Jean Tirole ganhou na semana passada o Prêmio Nobel de economia por seus estudos sobre regulação. Elas foram fundamentais na passagem de setores sob monopólio estatal para a administração privada nos anos 1990 no Brasil. A ideia principal é introduzir a competição sempre que possível e regular os mercados onde for necessário.
Há 20 anos iniciou-se a delegação das concessões de serviços públicos ao setor privado. Começou com Itamar e FHC na distribuição de eletricidade, telefonia, ferrovias e estradas. Continuou ao longo dos governos Lula e Dilma nos setores de geração e transmissão de energia elétrica, petróleo e novos modais de transportes, incluindo aeroportos.
Em grande parte dessas atividades privatizadas a concorrência é limitada, muitas delas são, inclusive, monopólios naturais onde a competição é impossível, tornando a regulação desses mercados fundamental.
Tirole nos ensina que o compromisso com a estabilidade de normas e de marcos regulatórios é uma regra de ouro
para a boa regulação. Impede que os reguladores sejam capturados por interesses de agentes privados, aumentando a concorrência e beneficiando a sociedade.
Infelizmente não é o que vem acontecendo no Brasil desde 2003, comprometendo a qualidade do processo de desestatização. O primeiro erro foi o abandono da lei que definia ritos processuais e critérios de avaliação de forma transparente. Foi substituída por decisões fragmentadas e casuísticas, permeáveis à pressão de grupos interessados.

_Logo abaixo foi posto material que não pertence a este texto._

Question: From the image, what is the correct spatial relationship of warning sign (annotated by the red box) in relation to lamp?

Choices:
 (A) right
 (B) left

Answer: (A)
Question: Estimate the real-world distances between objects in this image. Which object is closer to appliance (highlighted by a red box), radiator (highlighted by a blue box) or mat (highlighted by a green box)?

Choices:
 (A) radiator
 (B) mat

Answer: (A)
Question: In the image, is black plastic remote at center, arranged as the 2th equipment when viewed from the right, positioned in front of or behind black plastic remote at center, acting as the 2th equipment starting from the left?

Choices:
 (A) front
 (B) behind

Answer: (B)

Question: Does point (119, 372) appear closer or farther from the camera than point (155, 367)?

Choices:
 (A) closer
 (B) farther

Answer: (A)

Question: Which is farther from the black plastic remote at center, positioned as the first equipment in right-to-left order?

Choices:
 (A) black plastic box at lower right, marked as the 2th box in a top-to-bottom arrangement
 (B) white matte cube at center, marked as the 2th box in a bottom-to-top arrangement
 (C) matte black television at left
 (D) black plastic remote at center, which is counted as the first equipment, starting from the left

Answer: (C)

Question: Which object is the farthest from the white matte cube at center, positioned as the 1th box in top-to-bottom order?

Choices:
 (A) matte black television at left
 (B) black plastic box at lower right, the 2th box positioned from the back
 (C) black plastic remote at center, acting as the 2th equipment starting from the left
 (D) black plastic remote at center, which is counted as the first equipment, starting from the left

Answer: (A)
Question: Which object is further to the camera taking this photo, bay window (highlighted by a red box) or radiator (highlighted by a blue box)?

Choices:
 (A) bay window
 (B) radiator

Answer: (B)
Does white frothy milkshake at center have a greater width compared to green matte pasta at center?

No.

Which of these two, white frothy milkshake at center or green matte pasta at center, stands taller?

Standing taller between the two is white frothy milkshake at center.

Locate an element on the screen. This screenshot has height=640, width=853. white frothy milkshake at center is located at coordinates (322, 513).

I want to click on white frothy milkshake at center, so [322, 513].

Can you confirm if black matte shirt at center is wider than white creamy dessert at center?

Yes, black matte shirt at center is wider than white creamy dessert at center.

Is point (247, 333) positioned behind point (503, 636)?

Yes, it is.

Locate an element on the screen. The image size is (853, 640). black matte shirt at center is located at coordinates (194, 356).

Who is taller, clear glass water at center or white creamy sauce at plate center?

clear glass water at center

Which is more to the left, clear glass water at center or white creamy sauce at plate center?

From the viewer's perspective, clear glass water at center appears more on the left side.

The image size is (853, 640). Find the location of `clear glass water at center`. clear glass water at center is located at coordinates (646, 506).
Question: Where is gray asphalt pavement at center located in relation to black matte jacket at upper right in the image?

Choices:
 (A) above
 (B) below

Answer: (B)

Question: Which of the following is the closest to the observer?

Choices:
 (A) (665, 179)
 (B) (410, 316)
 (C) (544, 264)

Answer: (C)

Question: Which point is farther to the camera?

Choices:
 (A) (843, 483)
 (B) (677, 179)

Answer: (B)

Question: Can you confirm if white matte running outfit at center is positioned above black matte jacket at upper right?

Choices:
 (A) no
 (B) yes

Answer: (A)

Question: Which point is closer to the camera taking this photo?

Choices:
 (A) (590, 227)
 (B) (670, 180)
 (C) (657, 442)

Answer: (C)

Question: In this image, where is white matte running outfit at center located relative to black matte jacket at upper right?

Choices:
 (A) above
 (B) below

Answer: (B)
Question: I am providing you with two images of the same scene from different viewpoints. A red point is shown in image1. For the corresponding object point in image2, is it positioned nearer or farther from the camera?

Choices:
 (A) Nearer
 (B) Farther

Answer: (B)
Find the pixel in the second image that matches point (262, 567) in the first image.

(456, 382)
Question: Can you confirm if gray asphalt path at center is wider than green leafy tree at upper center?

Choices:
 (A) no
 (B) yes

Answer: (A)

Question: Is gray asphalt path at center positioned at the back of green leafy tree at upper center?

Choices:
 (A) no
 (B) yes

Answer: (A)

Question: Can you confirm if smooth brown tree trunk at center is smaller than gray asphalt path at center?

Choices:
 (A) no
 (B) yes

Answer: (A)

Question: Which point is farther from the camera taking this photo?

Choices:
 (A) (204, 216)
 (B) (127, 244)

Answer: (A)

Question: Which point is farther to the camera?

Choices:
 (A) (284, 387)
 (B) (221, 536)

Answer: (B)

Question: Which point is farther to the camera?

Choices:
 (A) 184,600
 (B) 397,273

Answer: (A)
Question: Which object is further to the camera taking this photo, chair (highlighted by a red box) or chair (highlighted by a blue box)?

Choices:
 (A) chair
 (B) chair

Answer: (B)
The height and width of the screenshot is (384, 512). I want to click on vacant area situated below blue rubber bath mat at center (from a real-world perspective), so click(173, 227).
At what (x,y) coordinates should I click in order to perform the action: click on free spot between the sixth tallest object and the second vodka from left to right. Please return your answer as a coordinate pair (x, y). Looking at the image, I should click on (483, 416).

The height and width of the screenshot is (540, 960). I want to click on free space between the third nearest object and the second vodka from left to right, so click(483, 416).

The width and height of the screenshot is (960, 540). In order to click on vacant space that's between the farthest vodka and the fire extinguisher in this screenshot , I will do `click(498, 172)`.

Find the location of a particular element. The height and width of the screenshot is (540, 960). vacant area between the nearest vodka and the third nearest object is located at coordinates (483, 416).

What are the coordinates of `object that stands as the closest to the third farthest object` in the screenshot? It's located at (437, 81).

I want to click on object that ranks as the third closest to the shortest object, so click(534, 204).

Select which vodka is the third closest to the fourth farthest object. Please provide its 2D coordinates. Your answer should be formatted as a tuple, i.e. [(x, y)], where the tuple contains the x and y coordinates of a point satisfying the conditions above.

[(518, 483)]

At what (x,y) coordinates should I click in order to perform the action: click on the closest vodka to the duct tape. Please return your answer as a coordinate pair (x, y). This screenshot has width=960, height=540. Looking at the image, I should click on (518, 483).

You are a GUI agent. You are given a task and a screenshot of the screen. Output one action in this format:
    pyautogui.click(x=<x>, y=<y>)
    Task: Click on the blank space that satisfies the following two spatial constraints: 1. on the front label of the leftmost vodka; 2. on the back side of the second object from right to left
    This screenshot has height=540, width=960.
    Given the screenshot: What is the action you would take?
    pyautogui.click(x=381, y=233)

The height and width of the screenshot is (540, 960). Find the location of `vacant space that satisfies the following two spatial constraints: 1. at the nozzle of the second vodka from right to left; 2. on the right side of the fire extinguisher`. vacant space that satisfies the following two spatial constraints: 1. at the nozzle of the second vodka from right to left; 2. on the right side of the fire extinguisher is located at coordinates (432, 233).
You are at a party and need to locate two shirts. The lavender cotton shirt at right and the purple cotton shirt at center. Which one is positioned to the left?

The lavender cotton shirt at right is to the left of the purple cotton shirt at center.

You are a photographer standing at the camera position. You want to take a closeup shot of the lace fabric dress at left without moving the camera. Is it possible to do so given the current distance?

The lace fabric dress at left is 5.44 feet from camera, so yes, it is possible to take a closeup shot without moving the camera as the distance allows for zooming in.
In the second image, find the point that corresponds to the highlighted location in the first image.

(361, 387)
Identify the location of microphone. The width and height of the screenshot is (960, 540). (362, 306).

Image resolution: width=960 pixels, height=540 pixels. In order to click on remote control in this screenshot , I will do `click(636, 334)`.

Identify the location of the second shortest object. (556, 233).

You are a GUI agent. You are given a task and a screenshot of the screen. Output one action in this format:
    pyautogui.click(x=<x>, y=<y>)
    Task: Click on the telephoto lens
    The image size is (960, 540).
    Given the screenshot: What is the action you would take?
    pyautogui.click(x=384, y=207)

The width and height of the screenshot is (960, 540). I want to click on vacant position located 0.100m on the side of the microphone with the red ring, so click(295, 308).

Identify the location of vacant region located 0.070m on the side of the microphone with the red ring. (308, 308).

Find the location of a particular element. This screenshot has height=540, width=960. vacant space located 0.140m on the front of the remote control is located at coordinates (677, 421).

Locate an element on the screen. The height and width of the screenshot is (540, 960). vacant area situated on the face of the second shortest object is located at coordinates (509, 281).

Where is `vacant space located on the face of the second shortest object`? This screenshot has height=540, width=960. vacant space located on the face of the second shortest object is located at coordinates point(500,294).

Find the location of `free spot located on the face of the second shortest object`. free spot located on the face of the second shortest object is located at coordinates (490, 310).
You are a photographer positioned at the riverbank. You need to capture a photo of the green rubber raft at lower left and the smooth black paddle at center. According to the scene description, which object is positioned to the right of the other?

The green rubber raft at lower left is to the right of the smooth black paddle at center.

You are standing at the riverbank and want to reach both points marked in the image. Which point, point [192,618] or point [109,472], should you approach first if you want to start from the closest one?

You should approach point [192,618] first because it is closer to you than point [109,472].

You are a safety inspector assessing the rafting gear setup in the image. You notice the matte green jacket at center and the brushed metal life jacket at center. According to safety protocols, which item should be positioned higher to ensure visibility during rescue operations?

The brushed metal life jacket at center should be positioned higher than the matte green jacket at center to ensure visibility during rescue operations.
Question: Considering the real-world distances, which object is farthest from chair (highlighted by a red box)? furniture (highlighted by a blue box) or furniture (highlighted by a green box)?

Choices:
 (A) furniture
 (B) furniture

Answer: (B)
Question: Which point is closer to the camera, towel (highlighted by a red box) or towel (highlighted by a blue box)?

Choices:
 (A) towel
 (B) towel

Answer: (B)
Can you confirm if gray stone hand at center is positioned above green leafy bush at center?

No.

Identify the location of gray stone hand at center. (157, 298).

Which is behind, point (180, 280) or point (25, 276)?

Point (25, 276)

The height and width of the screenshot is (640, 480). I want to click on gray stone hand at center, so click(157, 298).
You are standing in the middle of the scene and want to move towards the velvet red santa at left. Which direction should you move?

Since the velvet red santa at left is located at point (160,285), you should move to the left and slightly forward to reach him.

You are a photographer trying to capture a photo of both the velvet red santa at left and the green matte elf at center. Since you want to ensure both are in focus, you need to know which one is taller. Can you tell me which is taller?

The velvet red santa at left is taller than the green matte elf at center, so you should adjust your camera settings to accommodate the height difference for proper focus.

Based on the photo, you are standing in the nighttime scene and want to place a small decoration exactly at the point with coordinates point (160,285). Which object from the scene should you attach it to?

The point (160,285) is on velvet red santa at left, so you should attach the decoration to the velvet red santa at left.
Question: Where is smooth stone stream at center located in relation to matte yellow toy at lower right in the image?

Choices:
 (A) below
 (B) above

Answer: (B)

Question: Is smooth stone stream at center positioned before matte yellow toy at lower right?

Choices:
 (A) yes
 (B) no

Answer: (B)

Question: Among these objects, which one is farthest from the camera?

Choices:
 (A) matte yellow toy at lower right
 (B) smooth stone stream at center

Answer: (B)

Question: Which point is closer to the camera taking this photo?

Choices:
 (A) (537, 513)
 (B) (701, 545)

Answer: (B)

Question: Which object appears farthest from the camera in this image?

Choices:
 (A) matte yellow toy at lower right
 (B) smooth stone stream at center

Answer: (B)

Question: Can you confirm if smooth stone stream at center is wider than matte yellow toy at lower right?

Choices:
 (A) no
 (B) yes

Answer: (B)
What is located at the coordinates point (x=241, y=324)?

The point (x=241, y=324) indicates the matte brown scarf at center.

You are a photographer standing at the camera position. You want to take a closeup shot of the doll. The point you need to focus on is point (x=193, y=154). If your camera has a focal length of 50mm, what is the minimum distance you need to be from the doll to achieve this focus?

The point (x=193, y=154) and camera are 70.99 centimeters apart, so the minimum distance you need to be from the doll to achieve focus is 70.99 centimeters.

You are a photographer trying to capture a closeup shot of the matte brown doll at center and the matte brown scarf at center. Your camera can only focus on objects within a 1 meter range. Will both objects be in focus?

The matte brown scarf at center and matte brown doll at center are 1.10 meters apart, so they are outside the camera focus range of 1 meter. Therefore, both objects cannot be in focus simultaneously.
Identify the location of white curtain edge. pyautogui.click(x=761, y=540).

A privatização dos aeroportos é um bom exemplo. Critérios de participação de grupos econômicos mudaram a cada rodada de leilões, culminando com um aporte bilionário do BNDES e do FGTS ao vencedor do Galeão. Essa operação, montada em tempo recorde para os padrões dos bancos públicos, modificou completamente a rentabilidade do negócio, tornando a concorrência desigual. Em nome da competição e do interesse público, os recursos deveriam estar disponíveis para todos os concorrentes antes do leilão, como se fazia no passado.
O segundo problema no modelo atual de regulação é a própria descrença na sua importância. As agências vêm perdendo paulatinamente sua autonomia financeira e técnica.
O desmonte do setor elétrico é ilustrativo. Foi facilitado porque a Aneel se comportou como braço do Executivo e não avaliou com independência os impactos da medida sobre o setor. Tivesse a agência sua autonomia respeitada, o desastre poderia ter sido evitado.
O prêmio concedido a Tirole vem em boa hora, pois recolocar a regulação nos trilhos é urgente para a expansão de investimentos em infraestrutura. O país não conseguirá retomar o crescimento sem eles. Tempo precioso já foi perdido.